Understand, very clearly, that whatever you are planning, whether pre-flight or inflight (except in an extreme emergency) the full 100%, not 60% of the landing field length must be available. The applicability of an additional 15% ( or raw data multiplied by 1.92) is (depending on the FCOM) usually at the discretion of the PIC.

However, as one of the links on a previous post so helpfully illustrates, the FAA has decided (along with EASA help) that 15% (1.92) is not enough under certain circumstances, FAA ARC has made recommendations, and a rulemaking is pending, the NPRM is not far away.

In my opinion, one area of confusion is what (at dispatch) “demonstrated 60%” means in practice. Legally it can mean only one thing, and I will use an example.

At the time the aircraft might arrive at an alternate ( to departure, destination or en-route), given all the circumstance, weight, met. etc., and the aircraft landing field length published is say, 5000 feet (easier than meters) that makes 60% a distance of 3000 feet. However, the statutory distance you must have is still 5000 feet minimum.

The alternate (for whatever purpose) at dispatch cannot be a 3000 ft runway. The only meaning in a dispatch guide of the reference to “60%” is to the raw number, you cannot use that in operational planning, or in flight.

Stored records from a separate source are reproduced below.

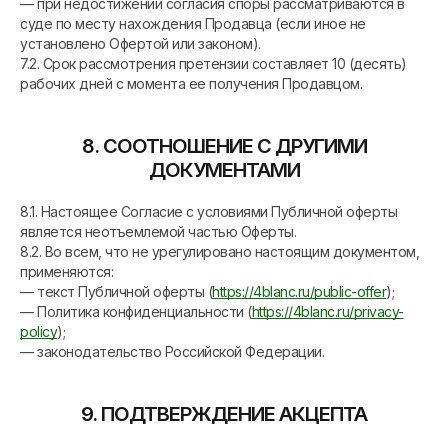
— при недостижении согласия споры рассматриваются в
суде по месту нахождения Продавца (если иное не
установлено Офертой или законом).
7.2. Срок рассмотрения претензии составляет 10 (десять)
рабочих дней с момента ее получения Продавцом.
8. СООТНОШЕНИЕ С ДРУГИМИ
ДОКУМЕНТАМИ
8.1. Настоящее Согласие с условиями Публичной оферты
является неотъемлемой частью Оферты.
8.2. Во всем, что не урегулировано настоящим документом,
применяются:
— текст Публичной оферты (
https://4blanc.ru/public-offer
);
— Политика конфиденциальности (
https://4blanc.ru/privacy-
policy
);
— законодательство Российской Федерации.
9. ПОДТВЕРЖДЕНИЕ АКЦЕПТА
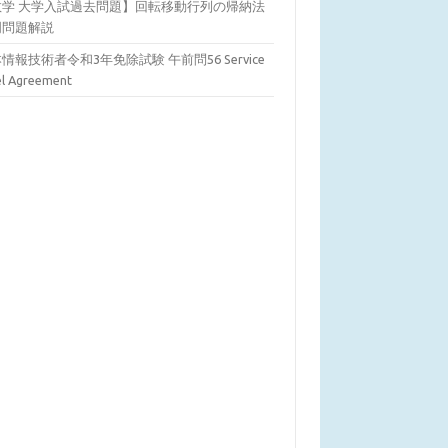
数学 大学入試過去問題】回転移動行列の帰納法
明問題解説
情報技術者令和3年免除試験 午前問56 Service
el Agreement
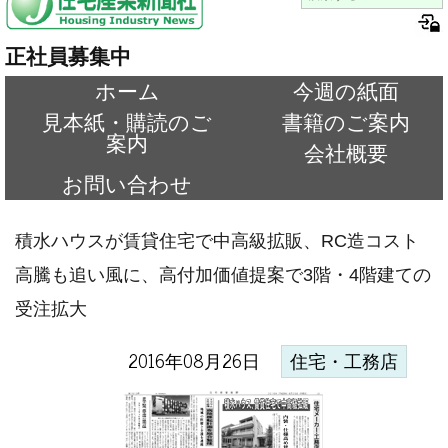
正社員募集中
ホーム
今週の紙面
見本紙・購読のご
書籍のご案内
案内
会社概要
お問い合わせ
積水ハウスが賃貸住宅で中高級拡販、RC造コスト
高騰も追い風に、高付加価値提案で3階・4階建ての
受注拡大
2016年08月26日
住宅・工務店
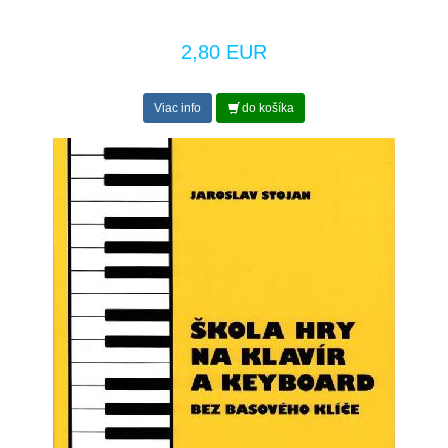
2,80 EUR
Viac info
do košíka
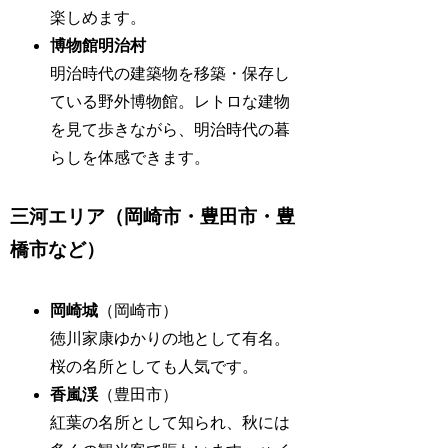
楽しめます。
博物館明治村
明治時代の建築物を移築・保存し
ている野外博物館。レトロな建物
を見て歩きながら、明治時代の暮
らしを体感できます。
三河エリア（岡崎市・豊田市・豊
橋市など）
岡崎城
（岡崎市）
徳川家康ゆかりの地として有名。
桜の名所としても人気です。
香嵐渓
（豊田市）
紅葉の名所として知られ、秋には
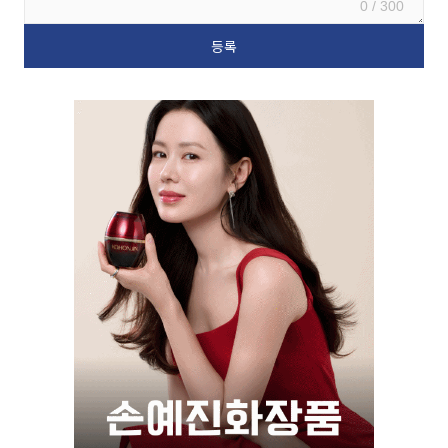
0 / 300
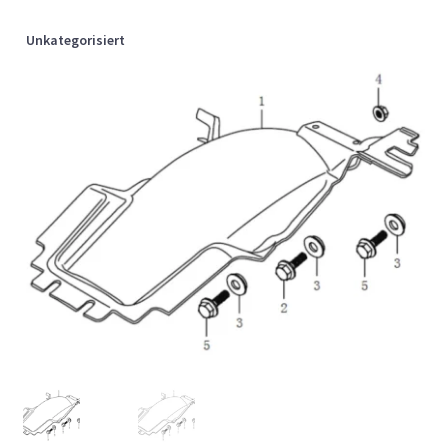
Unkategorisiert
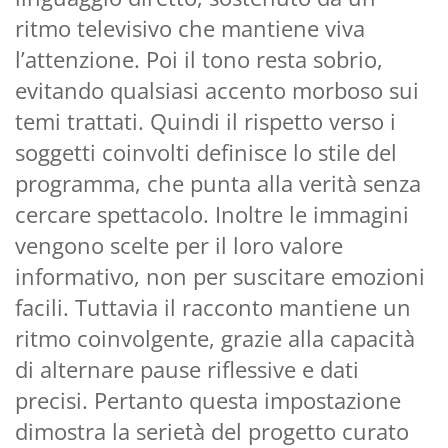
ritmo televisivo che mantiene viva
l’attenzione. Poi il tono resta sobrio,
evitando qualsiasi accento morboso sui
temi trattati. Quindi il rispetto verso i
soggetti coinvolti definisce lo stile del
programma, che punta alla verità senza
cercare spettacolo. Inoltre le immagini
vengono scelte per il loro valore
informativo, non per suscitare emozioni
facili. Tuttavia il racconto mantiene un
ritmo coinvolgente, grazie alla capacità
di alternare pause riflessive e dati
precisi. Pertanto questa impostazione
dimostra la serietà del progetto curato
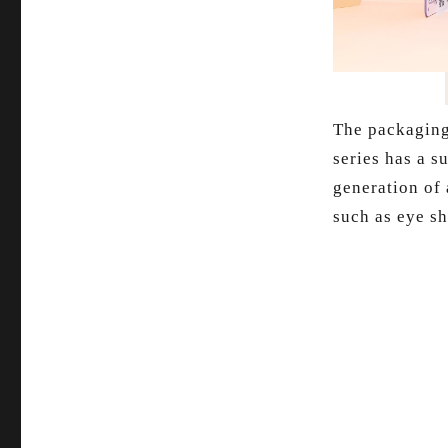
The packaging 
series has a s
generation of 
such as eye sh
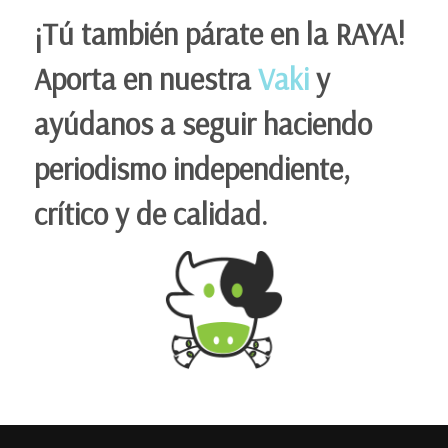
¡Tú también párate en la RAYA!
Aporta en nuestra
Vaki
y
ayúdanos a seguir haciendo
periodismo independiente,
crítico y de calidad.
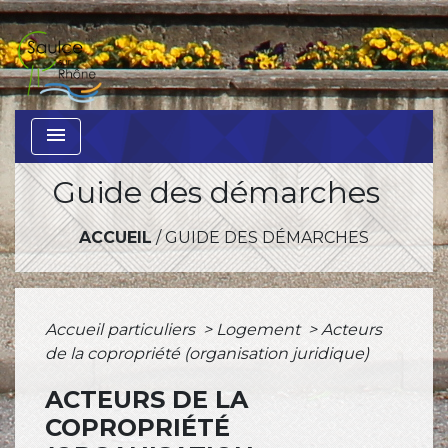
menu
Guide des démarches
ACCUEIL
/
GUIDE DES DÉMARCHES
Accueil particuliers
>
Logement
>
Acteurs
de la copropriété (organisation juridique)
ACTEURS DE LA
COPROPRIÉTÉ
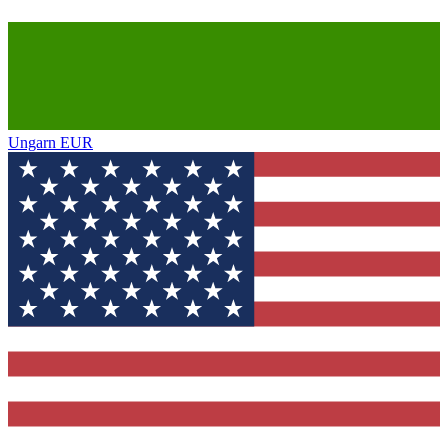
Ungarn
EUR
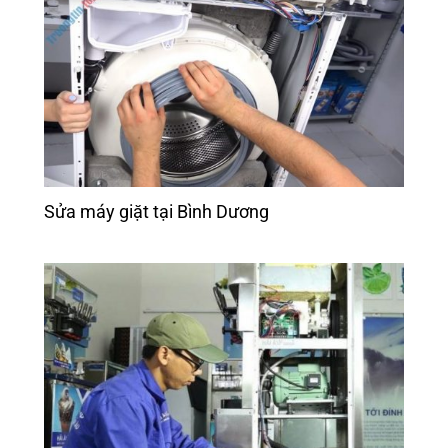
Sửa máy giặt tại Bình Dương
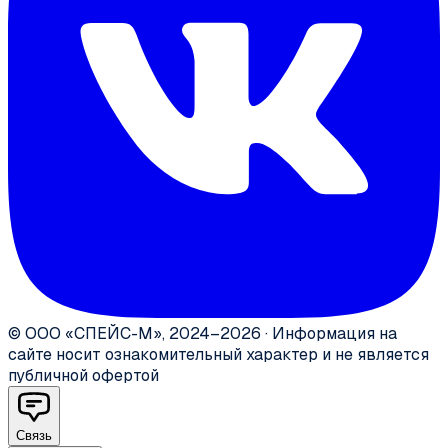
©
ООО «СПЕЙС-М»
,
2024–2026
·
Информация на
сайте носит ознакомительный характер и не является
публичной офертой
Связь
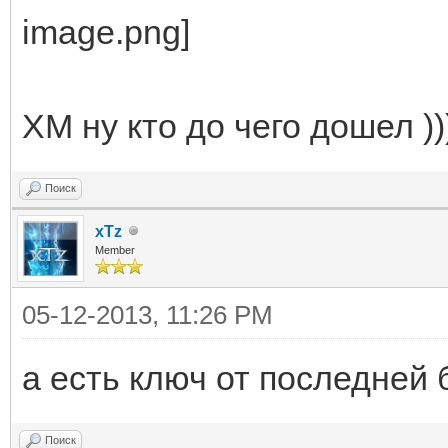
ХМ ну кто до чего дошел ))
Поиск
xTz
Member
05-12-2013, 11:26 PM
а есть ключ от последней 
Поиск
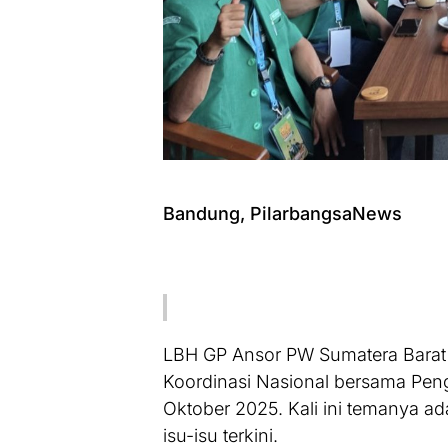
Bandung, PilarbangsaNews
LBH GP Ansor PW Sumatera Barat i
Koordinasi Nasional bersama Pen
Oktober 2025. Kali ini temanya 
isu-isu terkini.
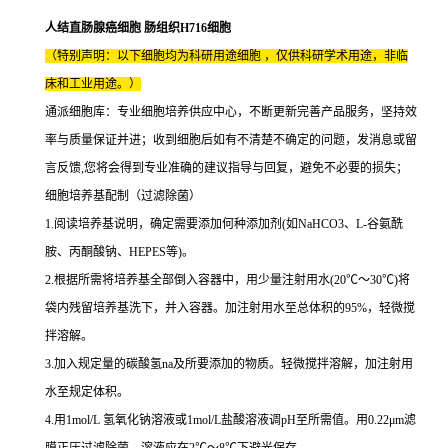
人结直肠腺癌细胞 肠组织H716细胞
（特别声明：以下细胞均为科研用途细胞 ，仅供科研学术用途，非临
床和工业用途。）
通派细胞库：专业细胞培养供应中心，不断更新完善产品服务，坚持效
率与质量保证并进；收到细胞后如有不清楚不确定的问题，发消息或留
言反馈,您将会得到专业准确的建议指导与回复，避免不必要的损失；
细胞培养基配制（过滤除菌）
1.阅读培养基说明，确定需要添加何种添加剂(如NaHCO3、L-谷氨酰
胺、丙酮酸钠、HEPES等)。
2.根据所需将培养基全部倒入容器中，用少量注射用水(20℃～30℃)将
袋内残留培养基洗下，并入容器。加注射用水至总体积的95%，轻微搅
拌溶解。
3.加入规定量的碳酸氢na及所要添加的物质。轻微搅拌溶解，加注射用
水至规定体积。
4.用1mol/L 氢氧化钠溶液或1mol/L盐酸溶液调pH至所需值。用0.22μm滤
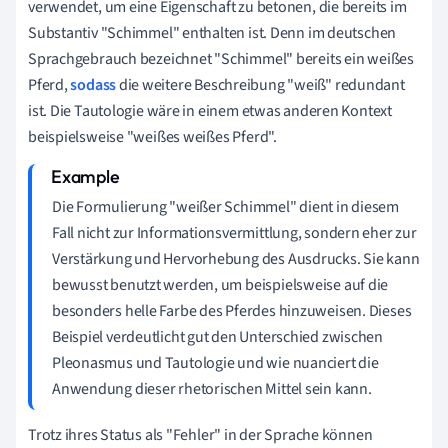
verwendet, um eine Eigenschaft zu betonen, die bereits im
Substantiv "Schimmel" enthalten ist. Denn im deutschen
Sprachgebrauch bezeichnet "Schimmel" bereits ein weißes
Pferd,
sodass
die weitere Beschreibung "weiß" redundant
ist. Die Tautologie wäre in einem etwas anderen Kontext
beispielsweise "weißes weißes Pferd".
Die Formulierung "weißer Schimmel" dient in diesem
Fall nicht zur Informationsvermittlung, sondern eher zur
Verstärkung und Hervorhebung des Ausdrucks. Sie kann
bewusst benutzt werden, um beispielsweise auf die
besonders helle Farbe des Pferdes hinzuweisen. Dieses
Beispiel verdeutlicht gut den Unterschied zwischen
Pleonasmus und Tautologie und wie nuanciert die
Anwendung dieser rhetorischen Mittel sein kann.
Trotz ihres Status als "Fehler" in der Sprache können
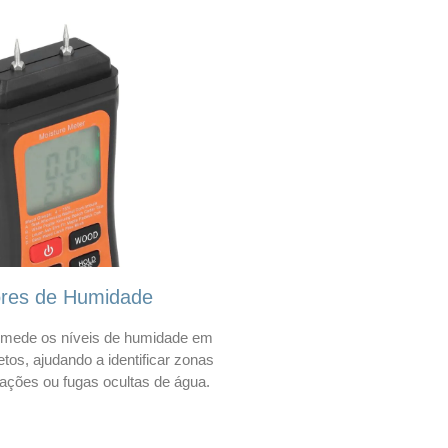
ores de Humidade
mede os níveis de humidade em
etos, ajudando a identificar zonas
trações ou fugas ocultas de água.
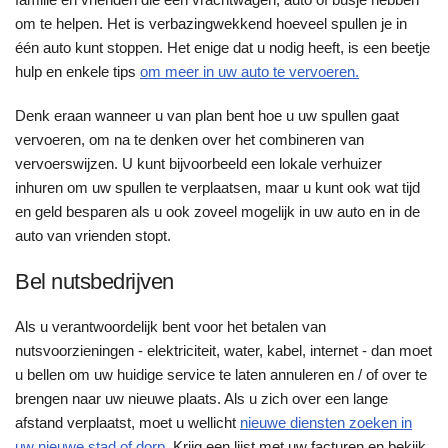
om te helpen. Het is verbazingwekkend hoeveel spullen je in
één auto kunt stoppen. Het enige dat u nodig heeft, is een beetje
hulp en enkele tips
om meer in uw auto te vervoeren.
Denk eraan wanneer u van plan bent hoe u uw spullen gaat
vervoeren, om na te denken over het combineren van
vervoerswijzen. U kunt bijvoorbeeld een lokale verhuizer
inhuren om uw spullen te verplaatsen, maar u kunt ook wat tijd
en geld besparen als u ook zoveel mogelijk in uw auto en in de
auto van vrienden stopt.
Bel nutsbedrijven
Als u verantwoordelijk bent voor het betalen van
nutsvoorzieningen - elektriciteit, water, kabel, internet - dan moet
u bellen om uw huidige service te laten annuleren en / of over te
brengen naar uw nieuwe plaats. Als u zich over een lange
afstand verplaatst, moet u wellicht
nieuwe diensten zoeken in
uw nieuwe stad of dorp
. Krijg een lijst met uw facturen en bekijk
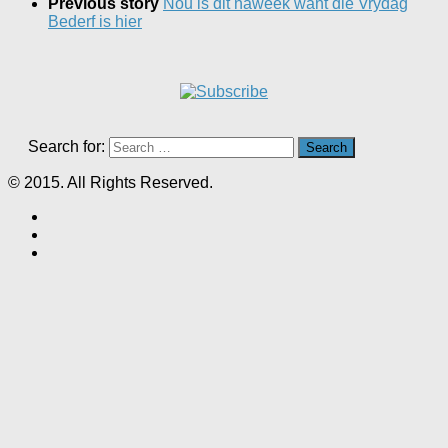
Previous story
Nou is dit naweek want die Vrydag
Bederf is hier
Search for:
© 2015. All Rights Reserved.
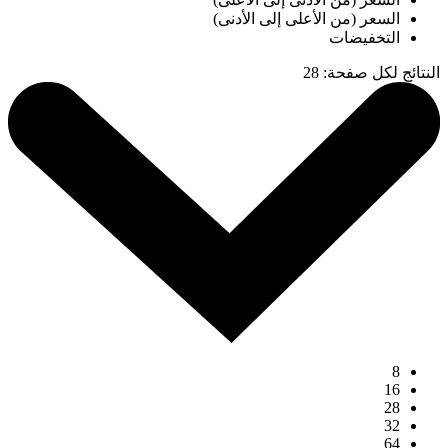
السعر (من الأعلى إلى الأدنى)
التخفيضات
النتائج لكل صفحة
:
28
8
16
28
32
64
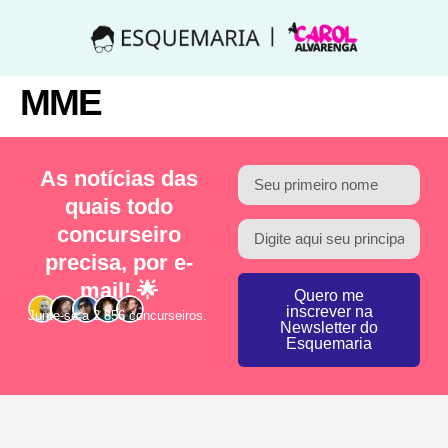
MME
As notícias das
quais todo
concurseiro
precisa, por e-
mail! 🌟
Quero me
inscrever na
Junte-se a 2.856 concurseiros.
Newsletter do
Esquemaria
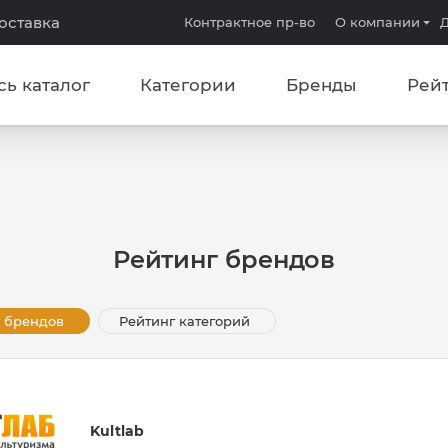
доставка
Контрактное пр-во
О компании
Д
сь каталог
Категории
Бренды
Рей
Рейтинг брендов
 брендов
Рейтинг категорий
Kultlab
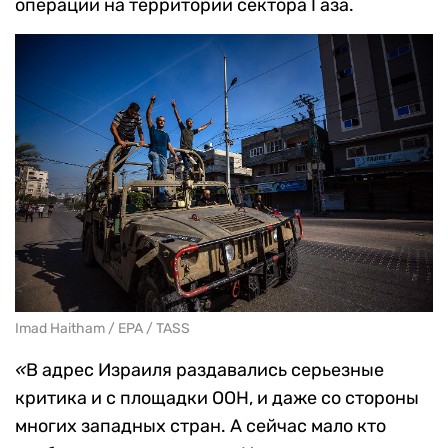
операции на территории сектора Газа.
Imad Haitham / EPA / TASS
«
В адрес Израиля раздавались серьезные
критика и с площадки ООН, и даже со стороны
многих западных стран. А сейчас мало кто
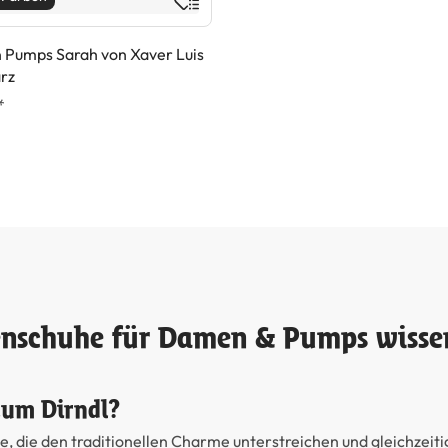
 Pumps Sarah von Xaver Luis
rz
*
tenschuhe für Damen & Pumps wisse
zum Dirndl?
 die den traditionellen Charme unterstreichen und gleichzeiti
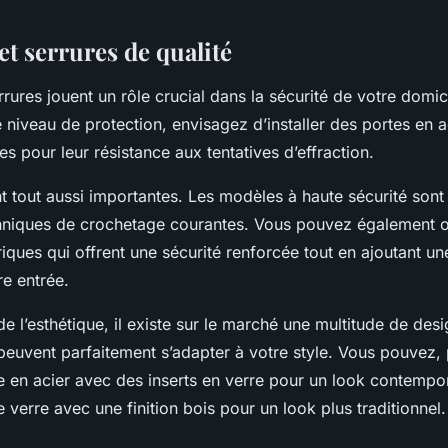
et serrures de qualité
rrures
jouent un rôle crucial dans la
sécurité de votre domic
niveau de protection, envisagez d’installer des portes en a
es pour leur résistance aux tentatives d’effraction.
nt tout aussi importantes. Les modèles à haute sécurité son
chniques de crochetage courantes. Vous pouvez également 
iques qui offrent une sécurité renforcée tout en ajoutant u
re entrée.
de l’esthétique, il existe sur le marché une multitude de des
 peuvent parfaitement s’adapter à votre style. Vous pouvez,
te en acier avec des inserts en verre pour un look contempo
e verre avec une finition bois pour un look plus traditionnel.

In an extreme emergency, all bets are off, but otherwise statutory (“published” as in raw by 1.67) landing field length is the minimum.

Where Airbus and Boeing now publish all sorts of very helpful advisory information, which is a good guide to what the aircraft will actually achieve, in practice,(which hi-speed can I make) based on autobrake settings and use of reverse, for example, plus assumptions about real runway friction condition (and what other variables you might throw in) you will often see the result “factored” by 15%. That’s fine, as long as you understand that the resultant actual runway length available cannot be less than the statutory requirement.

These “recent” developments actually have a long history, going back to the BCARs and the UK ARB of the 1960s. The then UK flight test model sought to allow for the real world of line pilots flying line aeroplanes in line conditions.

The flight test guide required testing at a variety of Vref ++ over the 50’ fence, a variety of threshold crossing heights, and a variety of flare and landing techniques. The resulting landing field lengths were factored by “only” 15%.

In practice, the BCAR results (raw/demonstrated +15%) were almost the same as the FAA Flight Test Guide figures, and the FAA method of obtaining raw figures was more straightforward and more repeatable, if more brutal. I don’t know, but I have always assumed that JAA went along with the FAA. At the time, I was a little surprised when such practicality overrode the usual trans-Atlantic politics of differences for difference sake. This from an old mate of mine who, after the USAF, spent many years with McDonnell Douglas Flight Test at Longbeach, involved in both DC-10 and MD-11 certification in both US and in Europe.

This is a very long post, I hope some of you will read this far, this is a subject on which all pilots should be very clear.

Please understand that statutory landing filed lengths are the minimum, advisory information, including performance estimates in non-normal configurations, is very helpful, but except in an extreme emergency, you must meet the statutory requirement as a minimum.

You may, indeed, need much more, that is the role of the advisory material, but not less. The A-380, QF 32, at YSSS is a good example.

Tootle pip!!

Last edited by LeadSled; 7th Jan 2016 at 08:16.